Я все еще люблю тебя, Игорь. Поправляйся.
Твой брат
P.S. Я переживал, что врач не захочет передать тебе письмо, но прочитав, он даже допустил, что оно может подействовать. Не знаю, дай бог, конечно. Но я уже ни во что не верю.»
12
Благодаря тому, что мое сознание вынырнуло на поверхность маслянистой реки забвения и открылось для реальности, я смог наконец прочитать письмо нормально, без замены его на абсурдные речи про «уродочеловеков». От этого я упал в ступор и несколько часов просидел на кровати, уставившись в пол, но на этот раз осознанно. Потом ко мне зашел врач с дневным обходом и тут же заметил перемены.
Брат не смог сдержать слова и даже до переломного момента заходил не раз. Заходил он и после, и за несколько визитов на лице его закрепилась улыбка, которая доселе посещала его разве что в легкие годы юности.
Потом брат сказал, что попробует поговорить с отцом. Расскажет ему о моем прогрессе и предложит навестить.

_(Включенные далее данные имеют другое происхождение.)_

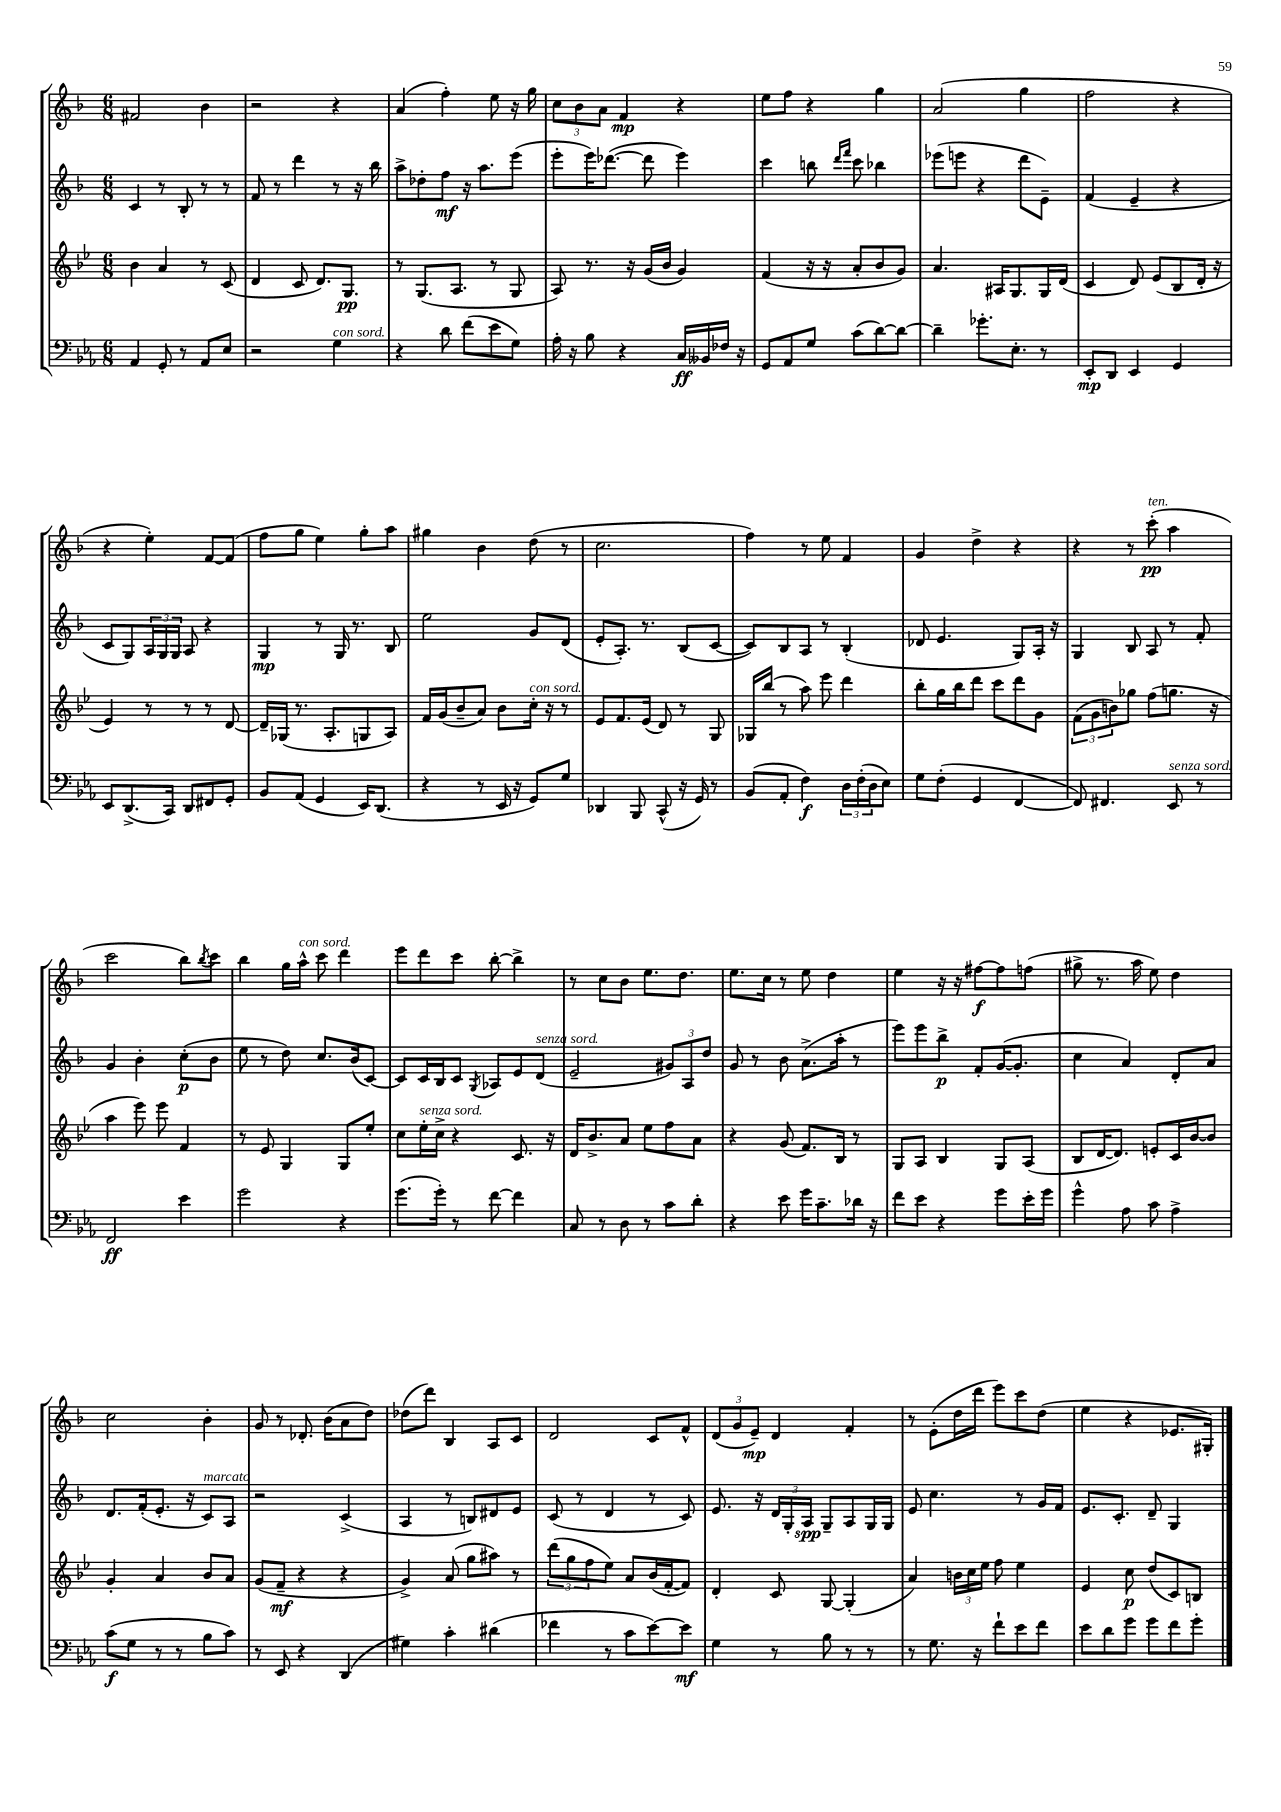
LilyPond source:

<<
\new StaffGroup <<
\new Staff = "s0" {
    \clef treble \key f \major \numericTimeSignature \time 6/8
    fis'2 bes'4 |
    r2 r4 |
    a'4( f''4-.) e''8 r16 g''16 |
    \tuplet 3/2 { c''8 bes'8 a'8 } f'4\mp r4 |
    e''8 f''8 r4 g''4 |
    a'2( g''4 |
    f''2 r4 |
    r4 e''4-.) f'8~ f'8( |
    f''8 g''8 e''4) g''8-. a''8 |
    gis''4 bes'4 d''8( r8 |
    c''2. |
    f''4) r8 e''8 f'4 |
    g'4 d''4-> r4 |
    r4 r8 c'''8-.\pp^\markup { \italic "ten." }( a''4 |
    c'''2 bes''8) \acciaccatura { bes''8 } c'''8 |
    bes''4 g''16 a''16-^^\markup { \italic "con sord." } c'''8 d'''4 |
    e'''8 d'''8 c'''8 bes''8~-. bes''4-> |
    r8 c''8 bes'8 e''8. d''8. |
    e''8. c''16 r8 e''8 d''4 |
    e''4 r16 r16 fis''8~\f fis''8 f''8( |
    gis''8-> r8. a''16 e''8) d''4 |
    c''2 bes'4-. |
    g'8 r8 des'8.-. bes'16( a'8 d''8) |
    des''8( d'''8) bes4 a8 c'8 |
    d'2 c'8 f'8-^ |
    \tuplet 3/2 { d'8( g'8 e'8--\mp) } d'4 f'4-. |
    r8 e'8-.( d''16 d'''16 e'''8) c'''8 d''8( |
    e''4 r4 ees'8. gis16-.) \bar "|." |
}
\new Staff = "s1" {
    \clef treble \key f \major \numericTimeSignature \time 6/8
    c'4 r8 bes8-. r8 r8 |
    f'8 r8 d'''4 r8 r16 bes''16 |
    a''8-> des''8-. f''8\mf r16 a''8. e'''8( |
    e'''8-. e'''16) des'''8.~( des'''8 e'''4) |
    c'''4 b''8 \grace { d'''16 f'''16 } c'''8 bes''4 |
    ees'''8( e'''8 r4 d'''8 e'8--) |
    f'4( e'4-- r4 |
    c'8 g8) \tuplet 3/2 { a16 g16 g16 } a8 r4 |
    g4\mp r8 g16 r8. bes8 |
    e''2 g'8 d'8( |
    e'8-. a8.-.) r8. bes8( c'8~ |
    c'8) bes8 a8 r8 bes4-.( |
    des'8 e'4. g8) a16-. r16 |
    g4 bes8 a8 r8 f'8-. |
    g'4 bes'4-. c''8-.\p( bes'8 |
    e''8 r8 d''8) c''8. bes'16( c'8~) |
    c'8 c'16 bes16 c'8 \acciaccatura { g8 } aes8 e'8 d'8^\markup { \italic "senza sord." }( |
    e'2-- \tuplet 3/2 { gis'8) a8 d''8 } |
    g'8 r8 bes'8 a'8.->( a''16-. r8 |
    e'''8) e'''8 bes''8->\p f'8-. g'16~( g'8.-. |
    c''4 a'4) d'8-. a'8 |
    d'8. f'16-.( e'8.-. r16 c'8^\markup { \italic "marcato" }) a8 |
    r2 c'4->( |
    a4 r8 b8) dis'8 e'8 |
    c'8( r8 d'4 r8 c'8) |
    e'8. r16 \tuplet 3/2 { d'16 g16-. a16\spp } g8-- a8 g16 g16 |
    e'8 c''4. r8 g'16 f'16 |
    e'8. c'8.-. d'8-- g4 \bar "|." |
}
\new Staff = "s2" {
    \clef treble \key bes \major \numericTimeSignature \time 6/8
    bes'4 a'4 r8 c'8( |
    d'4 c'8 d'8.) g8.\pp |
    r8 g8.( a8. r8 g8 |
    a8) r8. r16 g'16( bes'16 g'4) |
    f'4( r16 r16 a'8-. bes'8 g'8) |
    a'4. ais16 g8. g16 d'16( |
    c'4 d'8) ees'8( bes8 d'16-. r16 |
    ees'4) r8 r8 r8 d'8~ |
    d'16-- ges16( r8. a8.-. g8 a8) |
    f'16 g'16( bes'8-- a'8) bes'8 c''16-.^\markup { \italic "con sord." } r16 r8 |
    ees'8 f'8. ees'16( d'8) r8 g8 |
    ges16 bes''16( r8 a''8) ees'''8 d'''4 |
    bes''8-. g''16 bes''16 d'''8 c'''8 d'''8 g'8 |
    \tuplet 3/2 { f'8( g'8 b'8) } ges''8 f''8( g''8. r16 |
    a''4 ees'''8) ees'''8 f'4 |
    r8 ees'8 g4 g8 ees''8-. |
    c''8 ees''16-.^\markup { \italic "senza sord." } c''16-> r4 c'8. r16 |
    d'16 bes'8.-> a'8 ees''8 f''8 a'8 |
    r4 g'8( f'8.) bes16 r8 |
    g8 a8 bes4 g8 a8( |
    bes8 d'16~ d'8.) e'8-. c'16 bes'16~ bes'8 |
    g'4-. a'4 bes'8 a'8 |
    g'8( f'8--\mf r4 r4 |
    g'4->) a'8( g''8 ais''8) r8 |
    \tuplet 3/2 { d'''8( g''8 f''8 } ees''8) a'8 bes'16( f'16~-. f'8) |
    d'4-. c'8 g8~ g4-.( |
    a'4) \tuplet 3/2 { b'16 c''16 ees''16 } f''8 ees''4 |
    ees'4 c''8\p d''8( c'8) b8 \bar "|." |
}
\new Staff = "s3" {
    \clef bass \key ees \major \numericTimeSignature \time 6/8
    aes,4 g,8-. r8 aes,8 ees8 |
    r2 g4^\markup { \italic "con sord." } |
    r4 d'8 f'8( ees'8 g8) |
    aes16-. r16 bes8 r4 c16\ff beses,16 fes16 r16 |
    g,8 aes,8 g8 c'8( d'8~) d'8~ |
    d'4-- ges'8.-. ees8.-. r8 |
    ees,8-.\mp d,8 ees,4 g,4 |
    ees,8 d,8.->( c,16) d,8 fis,8 g,8-. |
    bes,8 aes,8( g,4 ees,16) d,8.( |
    r4 r8 ees,16 r16 g,8) g8 |
    des,4 bes,,8 c,8-^( r16 g,16) r8 |
    bes,8( aes,8-. f4\f) \tuplet 3/2 { d16 f16-.( d16 } ees8) |
    g8 f8-.( g,4 f,4~ |
    f,8) fis,4. ees,8^\markup { \italic "senza sord." } r8 |
    f,2\ff ees'4 |
    g'2 r4 |
    g'8.( g'16-.) r8 f'8~ f'4 |
    c8 r8 d8 r8 c'8 d'8-. |
    r4 ees'8 g'16 c'8.-- des'16 r16 |
    f'8 ees'8 r4 g'8 ees'16-. g'16 |
    g'4-^ aes8 c'8 aes4-> |
    c'8\f( g8 r8 r8 bes8 c'8) |
    r8 ees,8 r4 d,4( |
    gis4) c'4-. dis'4( |
    fes'4 r8 c'8 ees'8~) ees'8\mf |
    g4 r8 bes8 r8 r8 |
    r8 g8. r16 f'8-! ees'8 f'8 |
    ees'8 d'8 g'8 g'8 f'8 g'8-. \bar "|." |
}
>>
>>
\layout { \context { \Score \remove "Bar_number_engraver" } }
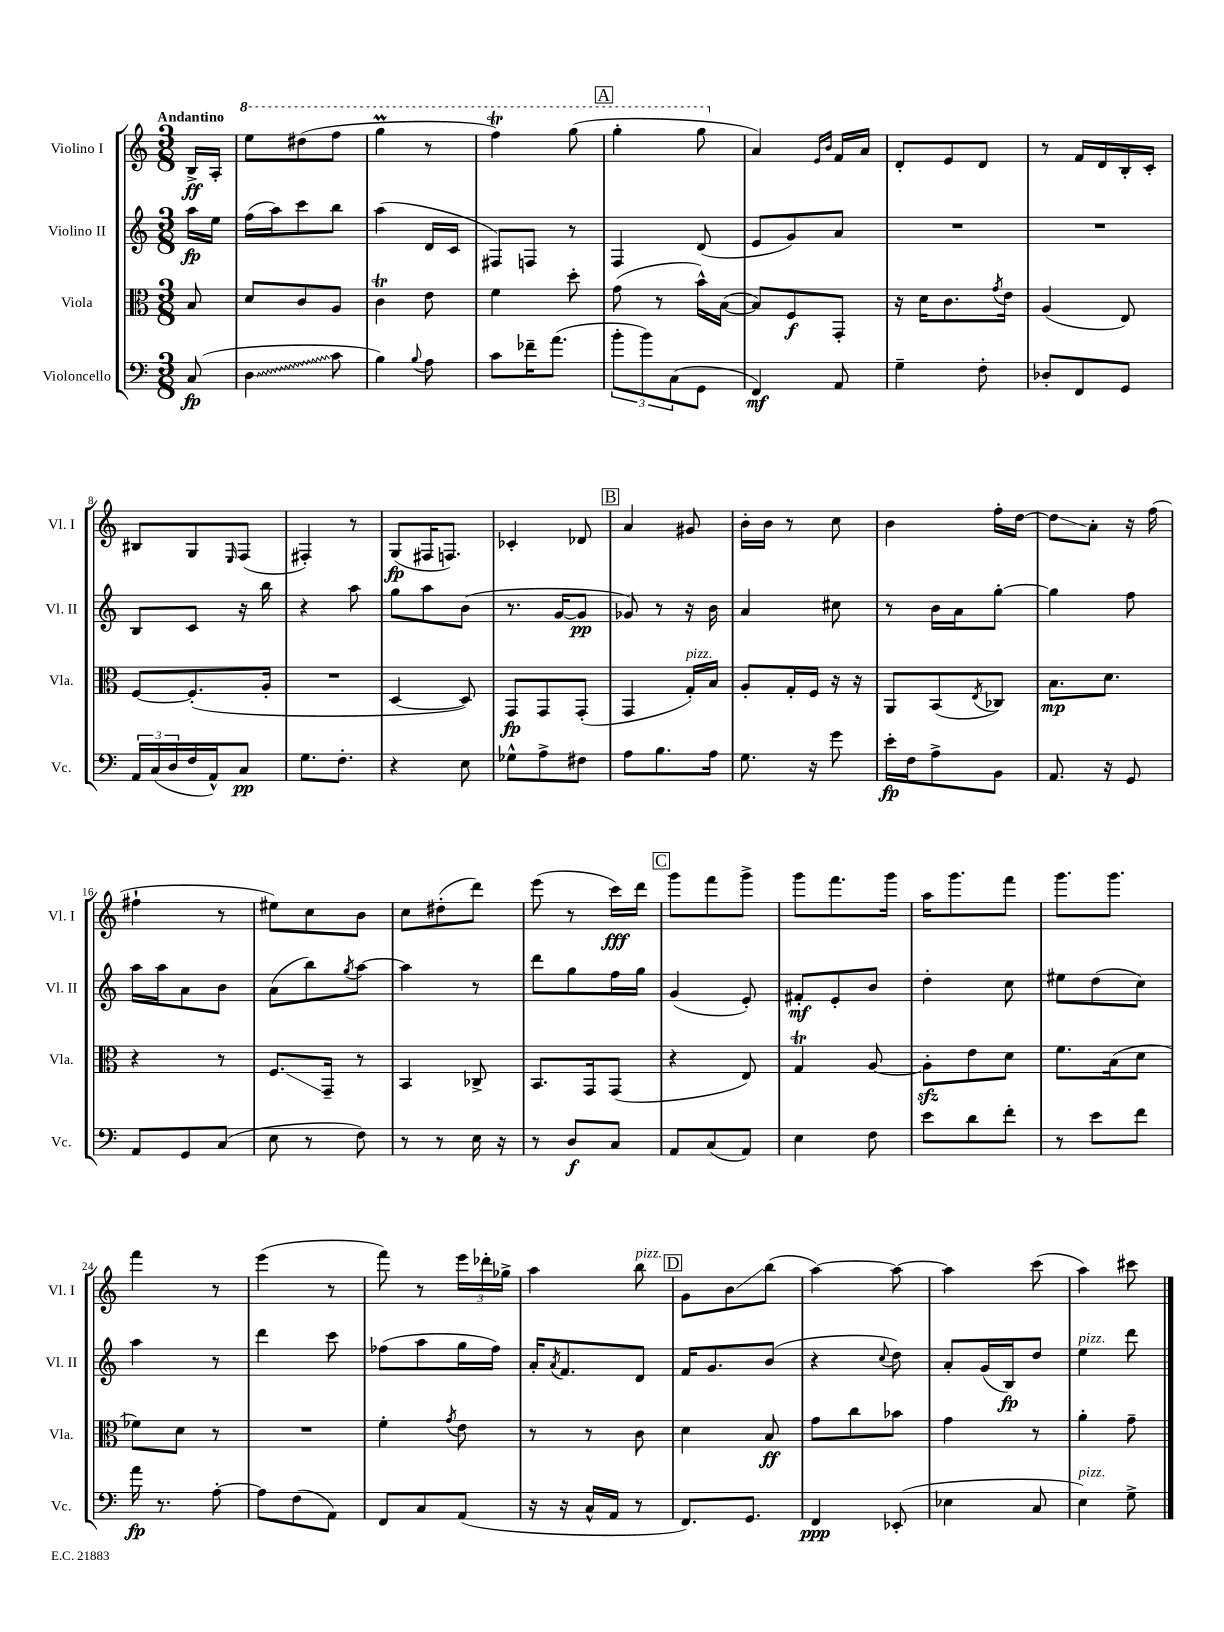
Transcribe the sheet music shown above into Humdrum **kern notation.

**kern	**kern	**kern	**kern
*staff4	*staff3	*staff2	*staff1
*clefF4	*clefC3	*clefG2	*clefG2
*k[]	*k[]	*k[]	*k[]
*M3/8	*M3/8	*M3/8	*M3/8
(8C/	8B/	16aa\LL	16B^/LL
.	.	16ee\JJ	16A'/JJ
=	=	=	=
4D\	8d/L	(16ff\LL	8eee\L
.	.	16aa\J)	.
.	8c/	8ccc\	(8ddd#\
8c\	8A/J	8bb\J	8fff\J
=	=	=	=
4B\)	4c\	(4aa\	4ggg\
8qqB/	.	.	.
8A\	8e\	16d/LL	8r
.	.	16c/JJ	.
=	=	=	=
8c\L	4f\	8F#/L)	4fff\)
16f-~\K	.	8F/J	.
(8.a\J	.	.	.
.	8dd'\	8r	(8ggg\
=	=	=	=
12b'\L	(8g\	4F/	4ggg'\
12b\)	.	.	.
.	8r	.	.
(12C\	.	.	.
8GG\J	16b^^\LL)	(8d/	8ggg\
.	([16B\JJ	.	.
=	=	=	=
4FF/)	8B/]L)	8e/L	4a/)
.	8F/	8g/)	.
.	.	.	16qqe/LL
.	.	.	16qqb/JJ
8AA/	8GG'/J	8a/J	16f/LL
.	.	.	16a/JJ
=	=	=	=
4G~\	16r	4.r	8d'/L
.	16d\LK	.	.
.	8.c\	.	8e/
8F'\	.	.	8d/J
.	8qg/	.	.
.	16e\Jk	.	.
=	=	=	=
8D-'/L	(4A/	4.r	8r
8FF/	.	.	16f/LL
.	.	.	16d/
8GG/J	8E/)	.	16B'/
.	.	.	16c'/JJ
=	=	=	=
24AA/LL	[8F/L	8B/L	8B#/L
(24C/	.	.	.
24D/	.	.	.
16F/	(8.F'/]	8c/J	8G/
16AA^^/J)	.	.	.
.	.	.	16qqE/
8C/J	.	16r	(8F/J
.	16A'/Jk	16bb\	.
=	=	=	=
8.G\L	4.r	4r	4F#'/)
8.F'\J	.	.	.
.	.	8aa\	8r
=	=	=	=
4r	[4D/	8gg\L	(8G/L
.	.	8aa\	16F#/K
.	.	.	8.F/J)
8E\	8D/])	(8b\J	.
=	=	=	=
8G-^^\L	8GG/L	8.r	4c-'/
8A^\	8GG/	.	.
.	.	[16g/LK	.
8F#\J	(8GG'/J	8g/]J	8d-/
=	=	=	=
8A\L	4GG/	8g-/)	4a/
8.B\	.	8r	.
.	16G'/LL)	16r	8g#/
16A\Jk	16B/JJ	16b\	.
=	=	=	=
8.G\	8A'/L	4a/	16b'\LL
.	.	.	16b\JJ
.	16G'/L	.	8r
16r	16F/JJ	.	.
8g\	16r	8cc#\	8cc\
.	16r	.	.
=	=	=	=
16e'\LL	8AA/L	8r	4b\
16F\J	.	.	.
8A^\	(8BB/	16b\LL	.
.	.	16a\J	.
.	8qE/	.	.
8BB\J	8C-/J)	[8gg'\J	16ff'\LL
.	.	.	[16dd\JJ
=	=	=	=
8.AA/	8.B\L	4gg\]	8dd\]L
.	.	.	8a'\J
16r	8.d\J	.	.
8GG/	.	8ff\	16r
.	.	.	(16ff\
=	=	=	=
8AA/L	4r	16aa\LL	4ff#`\
.	.	16aa\J	.
8GG/	.	8a\	.
(8C/J	8r	8b\J	8r
=	=	=	=
8E\	8.F/L	(8a\L	8ee#\L)
8r	.	8bb\)	8cc\
.	16GG~/Jk	.	.
.	.	8qgg/	.
8F\)	8r	[8aa\J	8b\J
=	=	=	=
8r	4BB/	4aa\]	8cc\L
8r	.	.	(8dd#'\
16E\	8C-^/	8r	8ddd\J)
16r	.	.	.
=	=	=	=
8r	8.BB/L	8ddd\L	(8eee\
8D/L	.	8gg\	8r
.	16GG/k	.	.
8C/J	(8GG/J	16ff\L	16ccc\LL)
.	.	16gg\JJ	16ddd\JJ
=	=	=	=
8AA/L	4r	(4g/	8ggg\L
(8C/	.	.	8fff\
8AA/J)	8E/)	8e'/)	8ggg^\J
=	=	=	=
4E\	4G/	8f#'/L	8ggg\L
.	.	8e'/	8.fff\
8F\	[8A/	8b/J	.
.	.	.	16ggg\Jk
=	=	=	=
8e\L	8A'\]L	4dd'\	16aa\LK
.	.	.	8.ggg\
8d\	8e\	.	.
8f'\J	8d\J	8cc\	8fff\J
=	=	=	=
8r	8.f\L	8ee#\L	8.ggg\L
8e\L	.	(8dd\	.
.	(16B\k	.	8.ggg\J
8f\J	8d\J	8cc\J)	.
=	=	=	=
16a\	8f-\L)	4aa\	4fff\
8.r	.	.	.
.	8d\J	.	.
[8A'\	8r	8r	8r
=	=	=	=
8A\]L	4.r	4ddd\	(4eee\
(8F\	.	.	.
8AA\J)	.	8ccc\	8r
=	=	=	=
8FF/L	4f'\	(8ff-\L	8fff\)
8C/	.	8aa\	8r
.	8qg/	.	.
(8AA/J	8e\	16gg\L	24eee\LL
.	.	.	24ddd-'\
.	.	16ff-\JJ)	.
.	.	.	24gg-^\JJ
=	=	=	=
16r	8r	16a'/LK	4aa\
.	.	8qa/	.
16r	.	8.f/	.
16C^^/LL	8r	.	.
16AA/JJ	.	.	.
8r	8c\	8d/J	8bb\
=	=	=	=
8.FF/L)	4d\	16f/LK	8g\L
.	.	8.g/	.
.	.	.	8b\
8.GG/J	.	.	.
.	8B/	(8b/J	(8bb\J
=	=	=	=
4FF/	8g\L	4r	[4aa\)
.	8cc\	.	.
.	.	8qqcc/	.
(8EE-'/	8b-\J	8dd\)	8aa\_
=	=	=	=
4E-\	4g\	8a'/L	4aa\]
.	.	(16g/L	.
.	.	16B/J)	.
8C/	8r	8dd/J	(8ccc\
=	=	=	=
4E\)	4a'\	4ee\	4aa\)
8G^\	8g~\	8ddd\	8ccc#\
==	==	==	==
*-	*-	*-	*-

Меня удивило, что он до сих пор ему не рассказал, мне всегда казалось, что неожиданная новость так и просится в уши ближним и друзьям. Но с другой стороны – я понимаю, что он просто не хотел делать поспешных выводов во избежание разочарований.
Спустя некоторое время папа действительно заглянул. Уже зная о его скором приходе я все пытался вспомнить его лицо и вообще, как он выглядит, но не мог. Руки сознания, инстинктивно сжимая пальцы, хватали пустоту и в то же время не могли пробиться через толстую стену, которой была заграждена часть моих воспоминаний. А когда он зашел, меня посетило дежа вю – это гадкое чувство, ставшее моим преследователем. Я был уверен, что видел его не только в этой жизни в роли отца, а и в других… своих жизнях в каком-то ином облике.
Я все вглядывался в его крупную фигуру, маленькие ямки на морщинистом лице – результат ветрянки, которую он с трудом перенес, будучи уже взрослым. Встречался с его острым взглядом, но никак не мог преодолеть эту стену.